In Extremis: The Life of War Correspondent Marie Colvin
by Lindsey Hilsum
Sunday Times reporter Marie Colvin spent three decades in war zones, providing first-hand reports of what was happening to ordinary people in Afghanistan, Iraq, Lebanon, Bosnia, Sri Lanka, Libya and Chechnya. Her heady insistence on finding the truth, regardless of the danger it put her in, resulted in some of the most powerful portraits of war ever printed, but cost her her mental health, family stability and ultimately her life when she was killed by artillery fire in Homs in 2012. Written by a friend and colleague who draws on Colvin's notebooks, diaries and emails, this is the deeply moving account of somebody whose husk of bravery, glamour and humour hid a troubled, sensitive and complex core, which presumably accounted for her desperate and insatiable need to tell the stories of the suffering.
"It has always seemed to me that what I write about is humanity in extremis, pushed to the unendurable, and that it is important to tell people what really happens in wars."
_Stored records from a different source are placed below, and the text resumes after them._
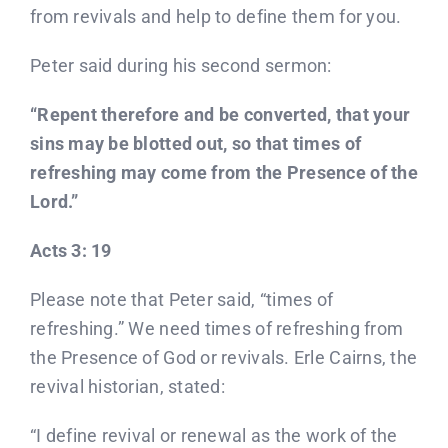
Donate
from revivals and help to define them for you.
Peter said during his second sermon:
Partners
“Repent therefore and be converted, that your
T-Shirts
sins may be blotted out, so that times of
refreshing may come from the Presence of the
Lord.”
Acts 3: 19
Please note that Peter said, “times of
refreshing.” We need times of refreshing from
the Presence of God or revivals. Erle Cairns, the
revival historian, stated:
“I define revival or renewal as the work of the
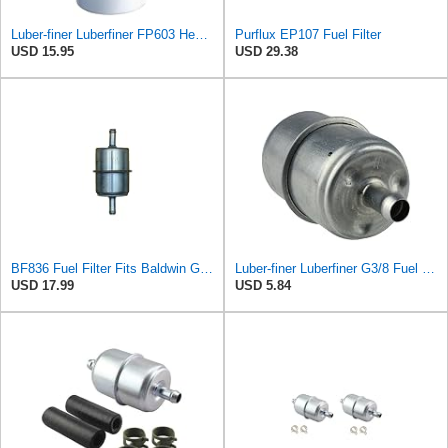
Luber-finer Luberfiner FP603 Heavy Duty Fuel Filter
Purflux EP107 Fuel Filter
USD 15.95
USD 29.38
BF836 Fuel Filter Fits Baldwin GMC Engines Replaces OEM Part Number BF836
Luber-finer Luberfiner G3/8 Fuel Filter
USD 17.99
USD 5.84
“An eye for detail, the ability to conjure a scene, and scant regard for her own safety were to become trademarks of her journalism.”
Anatomy of Scandal
by Sarah Vaughan
Coming soon to Netflix, this is the gripping story of a high profile politician involved in a rape trial, and the impact this has on the women involved: his wife Sophie, the trial's formidable QC Kate, and the victim, Olivia. Written presciently before the me-too movement, or the Epstein scandal, it feels extraordinarily relevant. You will wallop it down: it's brilliantly written, fast-paced and totally compelling.
“The image persists of those preening, entitled young men. I see their smooth, smiling faces now: the faces of men who will sail through life: Eton, Oxford, parliament, government.”
by Sarah Cain
This is a profile of introversion, and is an absolute must-read: if you aren't an introvert, chances are you are married to one, have a child who is one, or work with one. Most of us are either wired as introverts or extroverts, and this affects the way we think, act, react to certain situations and people. But understanding why, and the world's preference for extroversion, is a total revelation.
“Or at school you might have been prodded to come “out of your shell”—that noxious expression which fails to appreciate that some animals naturally carry shelter everywhere they go, and that some humans are just the same.”
The History of the World in 21 Women
by Jenni Murray
These are 21 women who, if they aren't already, deserve to be household names. They are collectively responsible for great leaps in medical science, for building and ruling parts of empires, for pioneering movements in the arts, for fighting for justice and change. If you're looking for more female role-models, this is a great place to look. It has 21 bitesize chapters, one for each truly great woman who you will be glad to know more about. It's also a joy to be able to hear the very familiar voice of Radio 4's Jenni Murray behind each one.
On Clara Schumann's Piano Trio Opus 17: "I've always found it an intensely feminine work but not at all in a soft, sweet or romantic way. For me it's the piece of music in which every woman who's tried to juggle children, home, husband and a demanding job will hear her own life reflected; at once tender and loving and stomping about in a frustrated fury."
The Very Hungry Caterpillar
by Eric Hodge
Well it's an absolute classic isn't it. Without giving too much away to new readers, this is a culinary tour through the eyes of a caterpillar. Exquisitely illustrated. Probably won't occupy your whole evening.
"On Saturday he ate through one piece of chocolate cake, one ice-cream cone, one pickle, one slice of Swiss cheese, one slice of salami, one lollipop, one piece of cherry pie, one sausage, one cupcake, AND one slice of watermelon."